● WORK INSTRUCTIONS:
Output exactly the lines from the first line of the records below through the line containing "thumb cmc: (917, 795)", both included, leaving out any pictures.

[Records contained in a dataset]
○ ○ ○ ○ ○

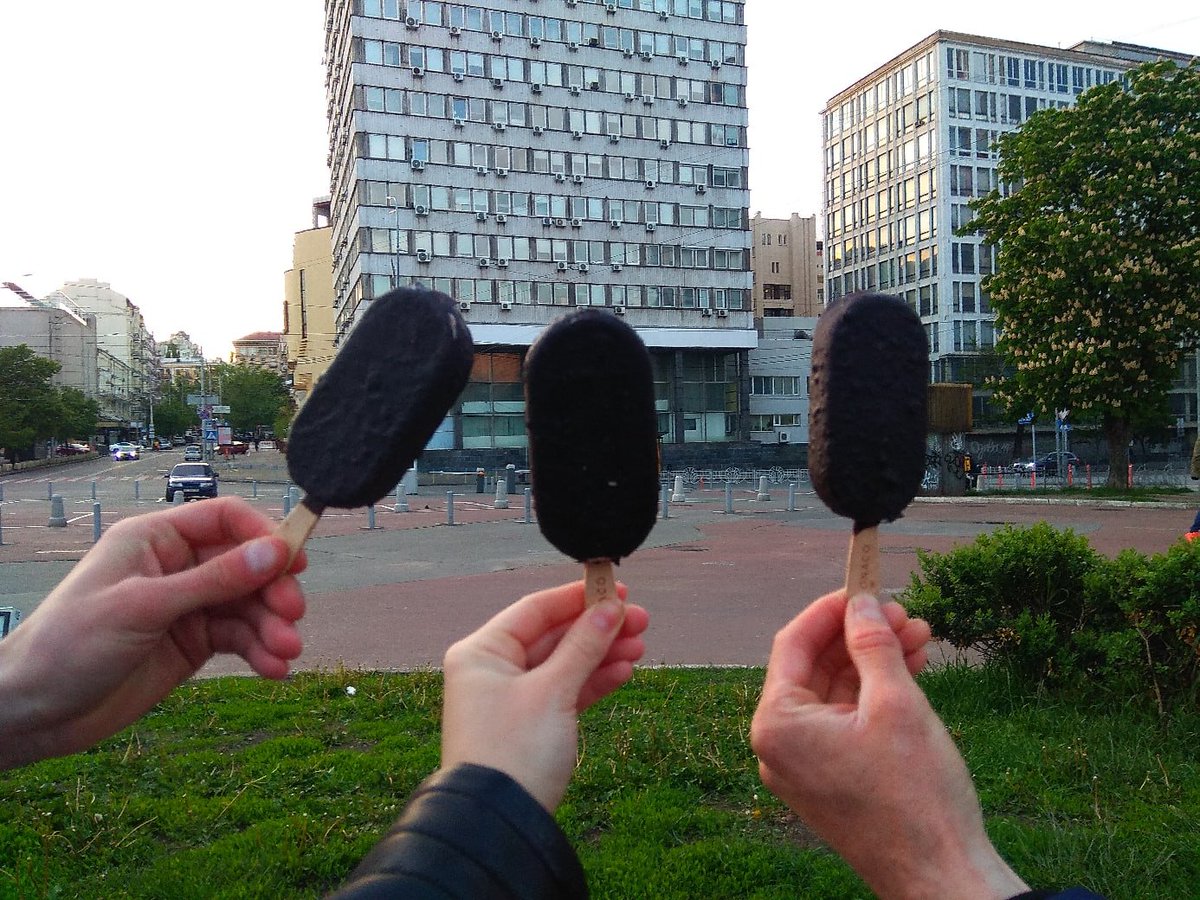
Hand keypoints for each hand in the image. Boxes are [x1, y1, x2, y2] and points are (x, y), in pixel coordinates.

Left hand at [0, 497, 305, 769]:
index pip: (224, 519)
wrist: (33, 712)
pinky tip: (273, 669)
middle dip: (272, 589)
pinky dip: (259, 652)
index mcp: (155, 540)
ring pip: (247, 606)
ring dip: (271, 627)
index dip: (263, 535)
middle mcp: (175, 567)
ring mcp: (186, 606)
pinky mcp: (191, 644)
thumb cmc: (71, 645)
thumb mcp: (145, 607)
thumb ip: (213, 581)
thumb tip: (274, 553)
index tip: (293, 562)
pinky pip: (238, 639)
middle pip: (245, 565)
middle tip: (292, 615)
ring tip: (286, 653)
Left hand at [440, 581, 648, 811]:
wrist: (498, 824)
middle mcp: (492, 670)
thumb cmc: (514, 749)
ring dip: (601, 654)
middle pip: (552, 635)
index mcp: (482, 652)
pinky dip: (591, 682)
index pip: (534, 609)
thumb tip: (610, 608)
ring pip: (563, 664)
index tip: (617, 588)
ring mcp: (510, 699)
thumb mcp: (552, 691)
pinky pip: (564, 692)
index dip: (577, 597)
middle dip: (597, 627)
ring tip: (641, 646)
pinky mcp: (529, 726)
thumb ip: (584, 646)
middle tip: (640, 619)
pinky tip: (623, 672)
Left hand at [750, 592, 1028, 899]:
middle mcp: (778, 746)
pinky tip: (911, 672)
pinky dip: (873, 697)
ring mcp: (802, 767)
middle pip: (814, 667)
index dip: (832, 609)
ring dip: (873, 663)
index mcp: (777, 725)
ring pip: (834, 694)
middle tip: (905, 614)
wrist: (942, 878)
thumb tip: (860, 604)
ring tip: (920, 638)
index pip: (793, 643)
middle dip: (861, 636)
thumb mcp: (896, 702)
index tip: (866, 587)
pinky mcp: (829, 782)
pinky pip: (843, 724)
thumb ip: (872, 644)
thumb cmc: (917, 795)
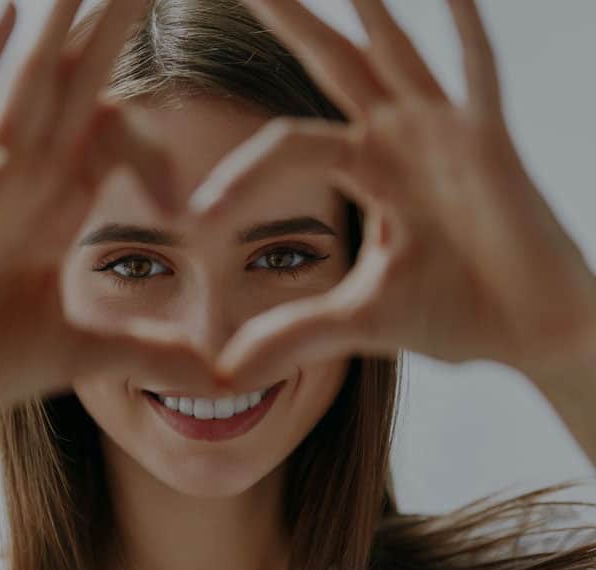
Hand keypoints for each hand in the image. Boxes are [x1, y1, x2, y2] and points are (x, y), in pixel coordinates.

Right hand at [0, 0, 224, 419]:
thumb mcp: (78, 355)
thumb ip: (147, 355)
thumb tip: (221, 380)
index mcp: (56, 208)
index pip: (112, 139)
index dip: (151, 140)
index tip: (180, 184)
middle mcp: (26, 180)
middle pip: (79, 86)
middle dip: (115, 27)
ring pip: (33, 84)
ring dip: (65, 24)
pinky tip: (10, 11)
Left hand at [187, 0, 595, 387]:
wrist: (532, 333)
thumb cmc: (457, 316)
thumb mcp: (358, 321)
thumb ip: (292, 335)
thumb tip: (222, 374)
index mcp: (364, 170)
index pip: (284, 147)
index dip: (239, 178)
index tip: (196, 218)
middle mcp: (399, 138)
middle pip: (330, 62)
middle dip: (290, 18)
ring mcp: (445, 133)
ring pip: (393, 51)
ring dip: (365, 6)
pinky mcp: (490, 144)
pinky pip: (477, 75)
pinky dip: (464, 31)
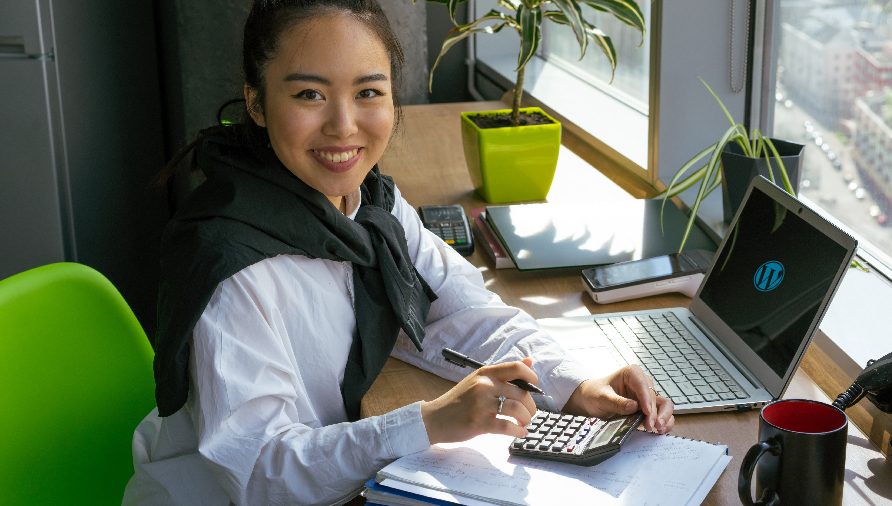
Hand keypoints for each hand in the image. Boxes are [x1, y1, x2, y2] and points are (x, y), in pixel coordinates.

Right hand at [420, 358, 537, 443]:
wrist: (434, 419)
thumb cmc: (458, 401)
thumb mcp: (478, 381)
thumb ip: (503, 373)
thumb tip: (529, 362)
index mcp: (485, 373)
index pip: (516, 368)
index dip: (531, 377)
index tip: (534, 386)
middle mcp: (484, 386)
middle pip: (521, 393)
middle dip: (531, 406)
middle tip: (529, 413)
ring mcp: (480, 404)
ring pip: (517, 410)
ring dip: (526, 419)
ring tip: (524, 423)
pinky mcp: (478, 423)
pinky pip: (506, 427)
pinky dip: (518, 431)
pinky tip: (520, 432)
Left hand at [562, 365, 674, 433]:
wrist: (591, 400)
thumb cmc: (595, 394)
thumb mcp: (601, 398)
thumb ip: (617, 402)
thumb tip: (634, 406)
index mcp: (631, 373)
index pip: (643, 385)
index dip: (647, 399)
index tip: (646, 412)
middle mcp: (642, 382)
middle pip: (655, 397)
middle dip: (654, 412)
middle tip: (651, 425)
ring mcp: (646, 395)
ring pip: (664, 404)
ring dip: (664, 416)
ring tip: (659, 428)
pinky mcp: (648, 406)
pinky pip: (661, 412)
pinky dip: (664, 420)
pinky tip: (661, 429)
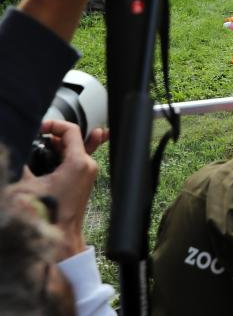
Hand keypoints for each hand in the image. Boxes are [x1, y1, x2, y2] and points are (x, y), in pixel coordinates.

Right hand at [9, 120, 99, 259]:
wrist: (61, 236)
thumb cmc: (48, 215)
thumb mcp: (26, 186)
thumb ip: (22, 165)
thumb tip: (18, 152)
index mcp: (78, 162)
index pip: (71, 129)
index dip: (53, 124)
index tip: (39, 128)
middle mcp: (88, 165)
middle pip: (74, 138)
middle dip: (54, 135)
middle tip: (38, 137)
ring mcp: (88, 173)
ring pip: (75, 148)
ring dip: (58, 145)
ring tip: (42, 145)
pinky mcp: (84, 180)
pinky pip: (77, 159)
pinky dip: (66, 153)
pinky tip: (57, 150)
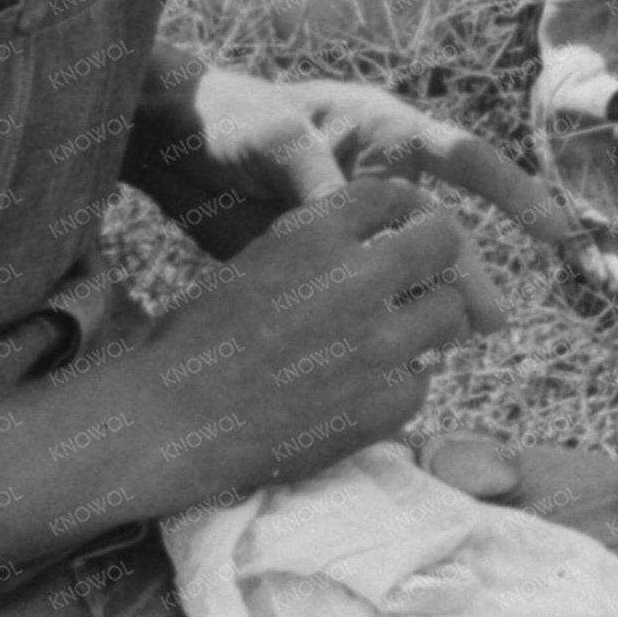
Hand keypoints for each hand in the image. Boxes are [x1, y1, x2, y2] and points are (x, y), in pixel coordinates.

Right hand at [149, 177, 485, 497]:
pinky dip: (402, 384)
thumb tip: (383, 239)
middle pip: (443, 242)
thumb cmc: (198, 338)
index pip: (395, 195)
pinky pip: (423, 381)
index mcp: (316, 232)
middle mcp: (355, 280)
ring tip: (397, 338)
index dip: (405, 212)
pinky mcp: (383, 405)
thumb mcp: (257, 259)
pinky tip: (365, 390)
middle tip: (421, 281)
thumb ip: (321, 242)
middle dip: (436, 258)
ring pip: (449, 313)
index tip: (404, 230)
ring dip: (428, 322)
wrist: (167, 421)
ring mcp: (376, 345)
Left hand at [160, 68, 577, 313]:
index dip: (512, 189)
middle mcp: (382, 174)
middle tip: (488, 322)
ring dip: (434, 301)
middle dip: (470, 272)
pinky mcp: (327, 258)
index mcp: (381, 131)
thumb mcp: (273, 137)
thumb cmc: (229, 120)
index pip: (462, 156)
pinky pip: (372, 289)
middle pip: (441, 228)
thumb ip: (316, 173)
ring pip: (411, 266)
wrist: (171, 143)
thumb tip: (353, 217)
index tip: (554, 229)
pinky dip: (386, 315)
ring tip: (452, 346)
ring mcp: (357, 221)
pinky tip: (396, 351)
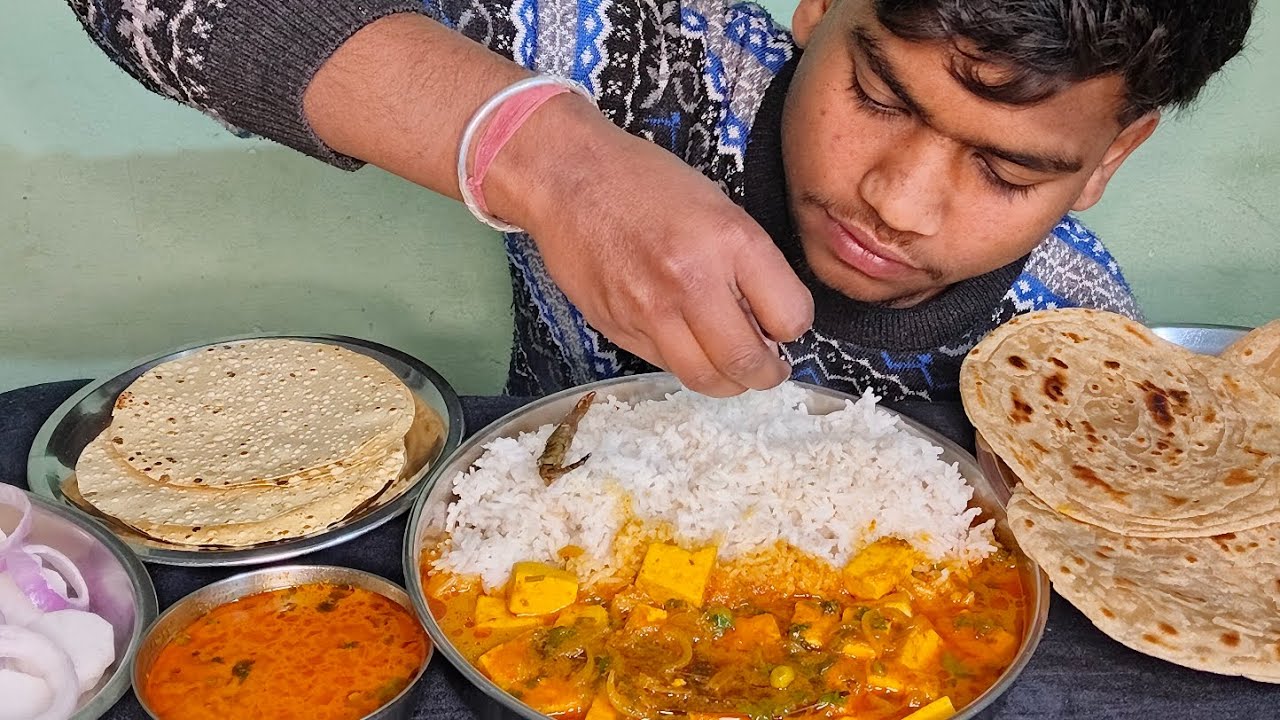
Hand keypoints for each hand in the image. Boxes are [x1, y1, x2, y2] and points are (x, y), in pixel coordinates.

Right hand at [488, 98, 814, 396]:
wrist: (569, 178)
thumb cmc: (645, 182)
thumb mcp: (718, 206)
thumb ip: (747, 264)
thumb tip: (768, 321)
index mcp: (730, 242)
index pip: (789, 317)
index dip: (794, 328)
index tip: (786, 325)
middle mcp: (693, 282)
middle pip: (748, 362)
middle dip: (768, 374)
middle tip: (769, 368)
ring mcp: (651, 312)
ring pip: (706, 378)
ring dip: (729, 382)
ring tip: (733, 368)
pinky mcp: (618, 329)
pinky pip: (666, 365)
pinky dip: (686, 363)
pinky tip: (688, 343)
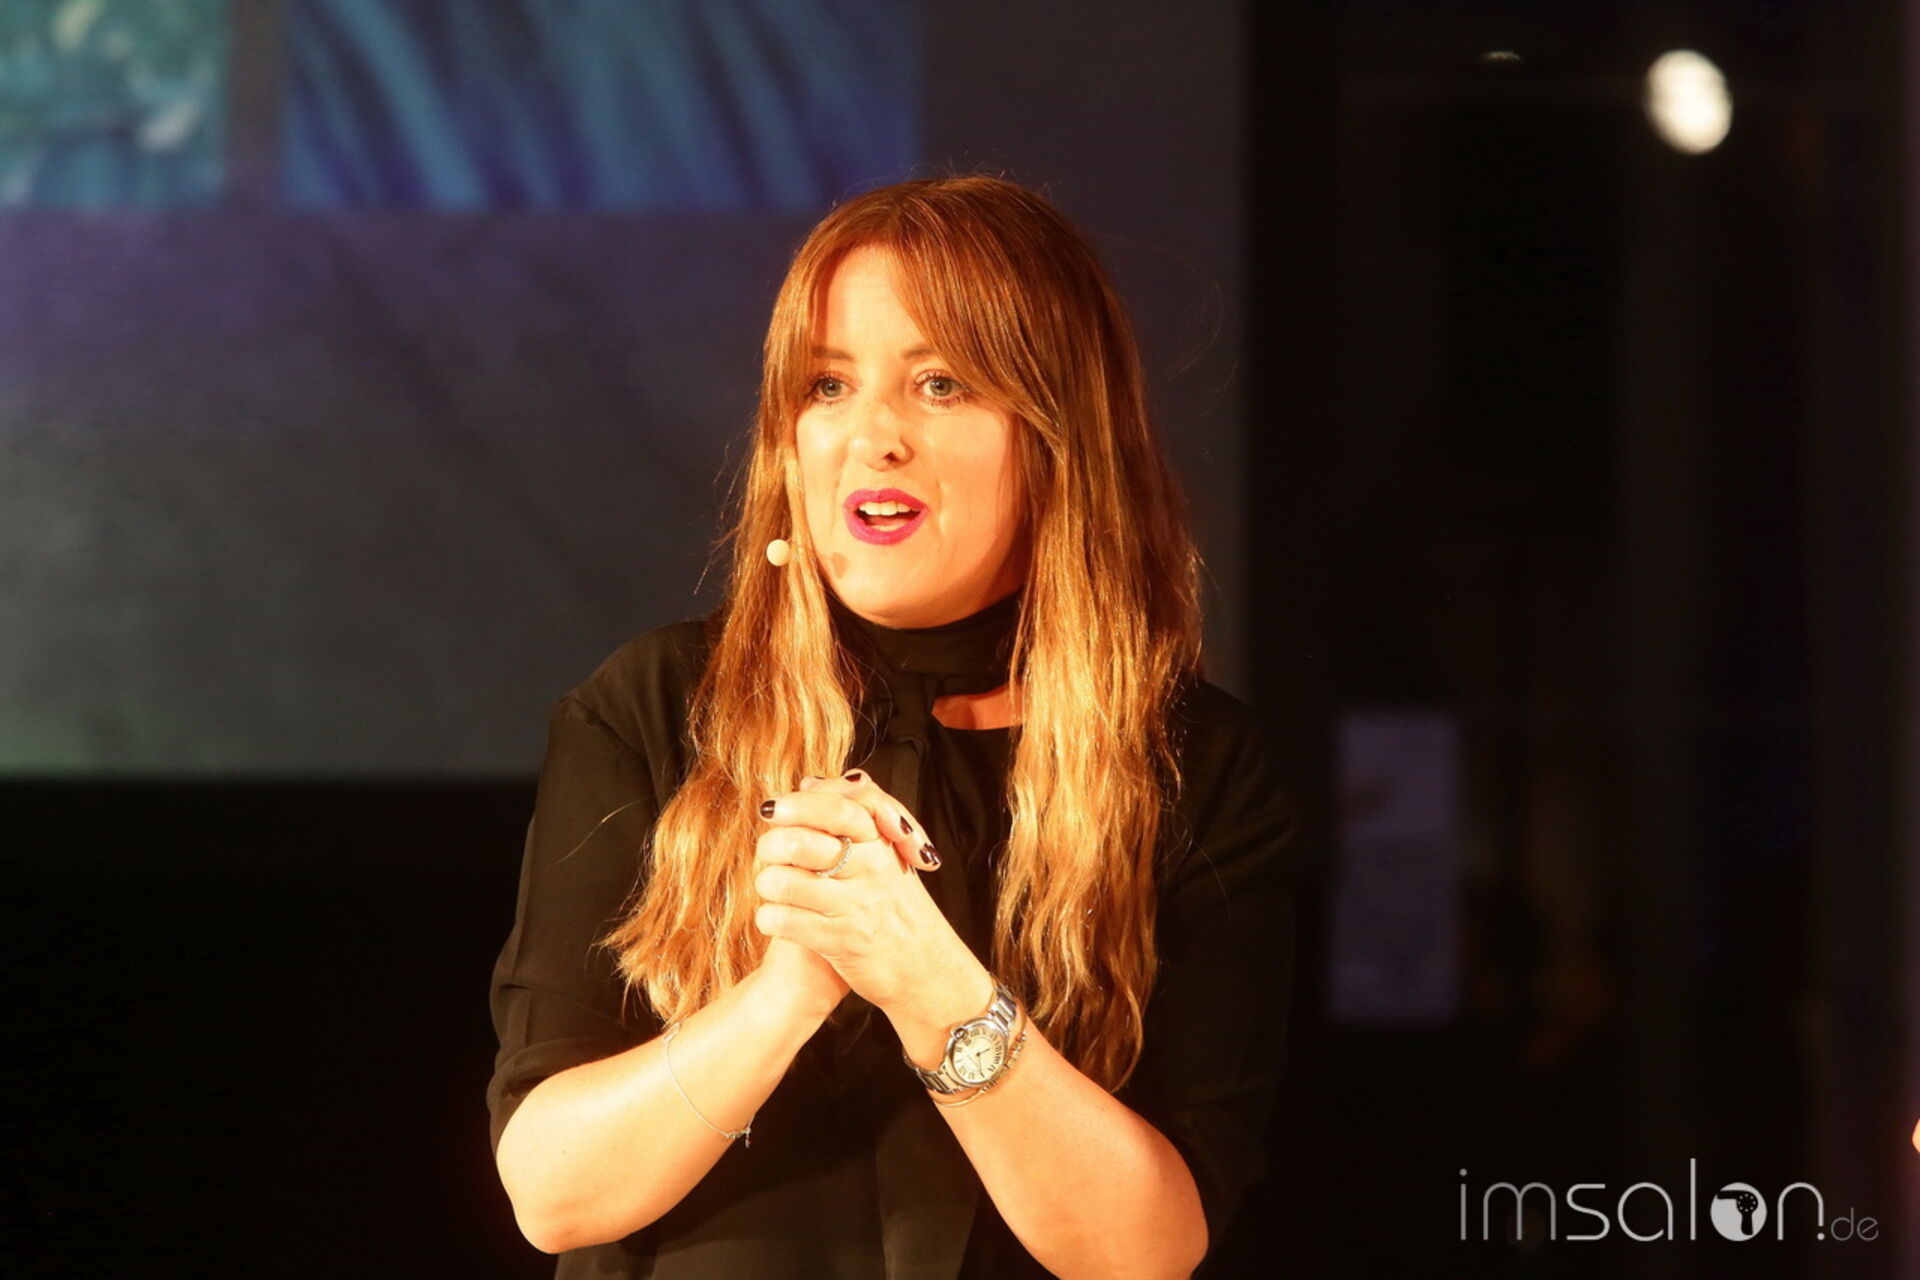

○ ○ ○ ○ ○

● ANSWER BOX:
Hand keypoints for each hand in the image. Boxes are [x1, y1, x2, y2] and points are (x, y), in pixel coordinates.

Left hand at [0, 497, 305, 769]:
index pip: (224, 519)
wrist: (33, 712)
pinky tip: (273, 669)
middle dip: (272, 589)
pinky dip: (259, 652)
index mcp: (155, 540)
ring pip: (247, 606)
ring dip: (271, 627)
index dip: (263, 535)
middle mcp: (175, 567)
ring mcp: (186, 606)
pinky mcp: (191, 644)
thumb cmc: (71, 645)
thumb mcp: (145, 607)
thumb ip: (213, 581)
thumb tip: (274, 553)
index tip: (293, 562)
pinky pip: (238, 639)
middle pip: (245, 565)
middle tip: (292, 615)
ring tip: (286, 653)
Left hand at [440, 581, 648, 811]:
wrist: (498, 824)
middle mcp: (492, 670)
thumb cmc: (514, 749)
ring dip: (601, 654)
middle pip: (552, 635)
index mcp: (482, 652)
pinky dip: (591, 682)
index pip: (534, 609)
thumb tip: (610, 608)
ring pip: (563, 664)
index tip: (617, 588)
ring mcp: (510, 699)
thumb mcp: (552, 691)
pinky pip: (564, 692)
index dip: (577, 597)
middle dip: (597, 627)
ring tip: (641, 646)
pinky mcp: (529, 726)
thumb ip: (584, 646)
middle tip: (640, 619)
pinky tip: (623, 672)
Left hand at [750, 592, 1028, 899]:
middle mcp: (778, 746)
pinky tip: (911, 672)
pinky dip: (873, 697)
ring mcp: (802, 767)
middle pip: (814, 667)
index dip: (832, 609)
ring dip: (873, 663)
index mcp: (777, 725)
ring pip: (834, 694)
middle tip: (905, 614)
wrist: (942, 878)
thumb tip: (860, 604)
ring tip: (920, 638)
index pip: (793, 643)
middle dip: (861, 636)
thumb mcp: (896, 702)
index tip: (866, 587)
pinky mcp: (829, 782)
pinky pip: (843, 724)
thumb ip: (872, 644)
thumb cmc: (917, 795)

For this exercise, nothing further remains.